> **Page extract**

--------------------

Comedy is the most precarious of arts. One person’s joke is another’s insult. And yet, comedians enjoy wide latitude in our culture because, let’s face it, we’re a screwed-up society, and gifted comedians tap into the humor of our dissonant truths. The best of them reveal actual truth through humor.

Leslie Jones on The Daily Show

A friend sent me the link to The Daily Show with Leslie Jones’ take on the new Martin Luther King Jr. memorial in Boston Common. I clicked play. I listened. I even laughed, uncomfortably, at the disgust Ms. Jones’ displays. Yet before the segment played out, my levity turned sour. I wondered why a comedian granted the huge platform of The Daily Show chose to use it so disparagingly.

Ms. Jones starts with a warning: “Even though I am about to go straight on this statue, I got to talk to the white people for a second. White people. You don’t need to be saying shit about this statue, you understand? Black hands only. You need to sit your ass in the back of the bus for this one, okay? You need to honor this statue. This is our civil rights icon.”

--------------------

> **Data listing**
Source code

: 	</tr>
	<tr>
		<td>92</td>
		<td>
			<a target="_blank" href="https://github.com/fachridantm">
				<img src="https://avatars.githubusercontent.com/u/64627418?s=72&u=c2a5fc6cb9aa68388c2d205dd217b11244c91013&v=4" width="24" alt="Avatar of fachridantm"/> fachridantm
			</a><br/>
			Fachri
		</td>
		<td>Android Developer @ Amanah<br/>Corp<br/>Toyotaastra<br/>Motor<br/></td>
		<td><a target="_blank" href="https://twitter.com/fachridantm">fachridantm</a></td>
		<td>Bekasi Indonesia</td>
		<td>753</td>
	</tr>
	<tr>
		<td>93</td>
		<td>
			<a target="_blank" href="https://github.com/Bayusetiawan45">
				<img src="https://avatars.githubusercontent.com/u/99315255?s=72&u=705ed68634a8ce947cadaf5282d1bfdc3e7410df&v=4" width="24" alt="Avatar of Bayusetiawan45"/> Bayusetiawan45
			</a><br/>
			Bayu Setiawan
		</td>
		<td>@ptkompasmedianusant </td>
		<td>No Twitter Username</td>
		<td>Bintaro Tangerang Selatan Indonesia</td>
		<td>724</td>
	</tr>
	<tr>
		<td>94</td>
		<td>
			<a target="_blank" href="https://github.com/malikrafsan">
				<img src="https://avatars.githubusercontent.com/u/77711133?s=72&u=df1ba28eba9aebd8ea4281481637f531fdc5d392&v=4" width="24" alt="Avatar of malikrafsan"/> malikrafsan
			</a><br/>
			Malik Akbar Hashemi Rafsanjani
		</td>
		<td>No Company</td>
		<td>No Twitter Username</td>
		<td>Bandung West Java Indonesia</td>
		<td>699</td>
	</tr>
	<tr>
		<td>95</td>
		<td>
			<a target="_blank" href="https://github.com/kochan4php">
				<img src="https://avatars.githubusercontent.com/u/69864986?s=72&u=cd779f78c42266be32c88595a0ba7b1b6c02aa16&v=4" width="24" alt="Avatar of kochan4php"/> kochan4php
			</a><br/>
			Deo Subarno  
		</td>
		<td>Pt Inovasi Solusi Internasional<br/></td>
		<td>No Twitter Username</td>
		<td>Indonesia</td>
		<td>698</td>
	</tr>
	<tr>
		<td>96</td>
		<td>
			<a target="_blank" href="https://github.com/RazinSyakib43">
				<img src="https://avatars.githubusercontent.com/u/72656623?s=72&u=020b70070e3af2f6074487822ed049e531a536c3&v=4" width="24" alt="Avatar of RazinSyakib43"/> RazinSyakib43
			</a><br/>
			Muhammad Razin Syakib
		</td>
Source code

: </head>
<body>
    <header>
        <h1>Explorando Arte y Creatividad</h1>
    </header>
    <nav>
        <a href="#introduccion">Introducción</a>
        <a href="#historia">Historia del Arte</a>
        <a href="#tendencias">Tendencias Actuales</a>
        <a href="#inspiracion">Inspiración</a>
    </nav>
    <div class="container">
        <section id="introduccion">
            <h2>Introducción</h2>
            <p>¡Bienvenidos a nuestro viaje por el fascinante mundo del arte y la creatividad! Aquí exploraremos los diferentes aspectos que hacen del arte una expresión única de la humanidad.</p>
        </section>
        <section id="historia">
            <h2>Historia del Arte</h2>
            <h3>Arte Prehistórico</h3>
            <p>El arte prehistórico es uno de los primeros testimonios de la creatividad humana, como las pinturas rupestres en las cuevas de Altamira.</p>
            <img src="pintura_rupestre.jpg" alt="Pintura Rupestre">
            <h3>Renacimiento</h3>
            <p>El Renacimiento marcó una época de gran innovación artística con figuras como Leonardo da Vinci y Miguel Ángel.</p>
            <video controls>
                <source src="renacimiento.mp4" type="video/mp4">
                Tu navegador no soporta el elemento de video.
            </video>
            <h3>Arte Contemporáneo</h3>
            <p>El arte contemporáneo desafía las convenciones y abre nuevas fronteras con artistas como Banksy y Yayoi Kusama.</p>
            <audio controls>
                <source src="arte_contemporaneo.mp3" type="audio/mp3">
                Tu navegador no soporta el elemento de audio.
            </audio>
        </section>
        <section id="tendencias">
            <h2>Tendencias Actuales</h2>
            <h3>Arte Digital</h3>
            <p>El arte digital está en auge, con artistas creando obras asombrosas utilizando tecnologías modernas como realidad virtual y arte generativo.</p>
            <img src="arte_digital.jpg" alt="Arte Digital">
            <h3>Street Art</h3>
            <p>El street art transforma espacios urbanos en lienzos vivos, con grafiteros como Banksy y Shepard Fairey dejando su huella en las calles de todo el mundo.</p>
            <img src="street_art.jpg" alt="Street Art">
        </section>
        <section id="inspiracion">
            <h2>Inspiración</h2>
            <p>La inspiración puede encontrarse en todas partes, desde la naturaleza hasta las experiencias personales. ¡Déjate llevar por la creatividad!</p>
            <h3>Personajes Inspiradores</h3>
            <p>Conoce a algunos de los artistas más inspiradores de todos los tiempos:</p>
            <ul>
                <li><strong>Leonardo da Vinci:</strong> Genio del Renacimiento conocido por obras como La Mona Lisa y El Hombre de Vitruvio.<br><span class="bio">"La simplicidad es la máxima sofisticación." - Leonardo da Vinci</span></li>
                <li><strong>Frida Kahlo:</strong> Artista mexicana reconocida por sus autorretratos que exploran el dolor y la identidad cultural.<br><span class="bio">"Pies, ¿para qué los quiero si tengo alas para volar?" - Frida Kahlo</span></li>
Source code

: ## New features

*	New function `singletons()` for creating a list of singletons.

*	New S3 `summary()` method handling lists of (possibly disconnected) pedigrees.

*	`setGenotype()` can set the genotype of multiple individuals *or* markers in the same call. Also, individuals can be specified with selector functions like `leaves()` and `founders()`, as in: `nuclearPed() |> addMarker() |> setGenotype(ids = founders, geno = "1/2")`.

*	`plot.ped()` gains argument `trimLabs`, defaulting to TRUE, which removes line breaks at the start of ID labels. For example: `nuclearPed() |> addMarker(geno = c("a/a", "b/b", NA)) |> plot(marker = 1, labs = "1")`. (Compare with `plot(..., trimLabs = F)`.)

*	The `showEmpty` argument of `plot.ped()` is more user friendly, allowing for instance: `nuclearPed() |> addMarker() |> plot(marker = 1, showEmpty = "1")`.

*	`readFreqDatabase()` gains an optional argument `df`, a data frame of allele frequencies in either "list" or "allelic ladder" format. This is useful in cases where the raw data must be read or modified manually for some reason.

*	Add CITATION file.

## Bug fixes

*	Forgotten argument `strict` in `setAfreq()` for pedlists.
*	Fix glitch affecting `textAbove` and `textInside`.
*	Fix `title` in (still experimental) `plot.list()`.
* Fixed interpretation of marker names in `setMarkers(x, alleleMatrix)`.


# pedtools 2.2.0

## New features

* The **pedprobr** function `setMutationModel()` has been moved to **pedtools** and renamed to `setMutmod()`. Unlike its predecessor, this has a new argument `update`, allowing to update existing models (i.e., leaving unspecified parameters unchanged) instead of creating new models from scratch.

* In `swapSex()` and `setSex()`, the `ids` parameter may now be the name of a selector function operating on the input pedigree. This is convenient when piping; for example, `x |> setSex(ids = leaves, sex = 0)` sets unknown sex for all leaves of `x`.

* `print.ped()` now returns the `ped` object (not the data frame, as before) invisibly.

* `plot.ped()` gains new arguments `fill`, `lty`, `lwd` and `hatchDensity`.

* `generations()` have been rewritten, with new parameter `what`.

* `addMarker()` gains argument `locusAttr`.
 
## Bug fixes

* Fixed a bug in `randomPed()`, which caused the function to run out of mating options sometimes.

--------------------

> **Prompt 1**
In the commentary on comedy, what reason does the writer give for comedians enjoying wide latitude in our culture? Answer in one to three sentences.
> **Prompt 2**
Using the commentary on Leslie Jones' Daily Show segment, answer these questions:
(a) Who sent the writer the link to the segment?
(b) Where is the new Martin Luther King Jr. memorial located?
(c) What does Ms. Jones call the statue at the end of her warning?
> **Prompt 3**
Write the next part of the commentary on Leslie Jones' Daily Show segment, picking up after its final sentence.

> **Exercise answer 1**
According to the writer, comedians get wide latitude because ours is a screwed-up society. Gifted comedians tap into the humor of its dissonant truths, and the best of them reveal actual truth through humor.

> **Exercise answer 2**
(a) A friend sent the link.
(b) It is in Boston Common.
(c) She calls it "our civil rights icon."

> **Exercise answer 3**
Sometimes I chose to sit in the back of the bus. But the point of the civil rights movement—refusing to sit in the back of the bus—was not to transfer second-class status from Black people to others. The point was to allow each individual to sit on any available seat, wherever they like. And so the moment anyone tells me where I have to sit, is the moment my hackles rise.

I continued to listen as Ms. Jones proceeds to describe how The Embrace, modelled on a photograph of Dr. King and his wife upon learning that he won the Nobel Peace Prize, looks like cunnilingus. “Martin Luther King going down on his wife. I can’t unsee it. I can’t unsee it. It is what it is.” I do not see what Leslie Jones cannot unsee. Then again, we tend to see what we want to see, in life, and particularly in art.

Fellow comedian Dulce Sloan joins in. Dulce sees a different sexual act: a pair of hands on a giant penis. Given my personal proclivities, that might be a more plausible thing for me to see. But I don’t see that either. Ms. Sloan goes on to praise right-wing zealots: “They know how to make a statue. It’s a white dude on a horse. It’s always a white due on a horse. That’s what the liberals need to do. Make a statue of MLK, in his suit, on a horse.” She then concedes that she does not know if MLK ever rode a horse.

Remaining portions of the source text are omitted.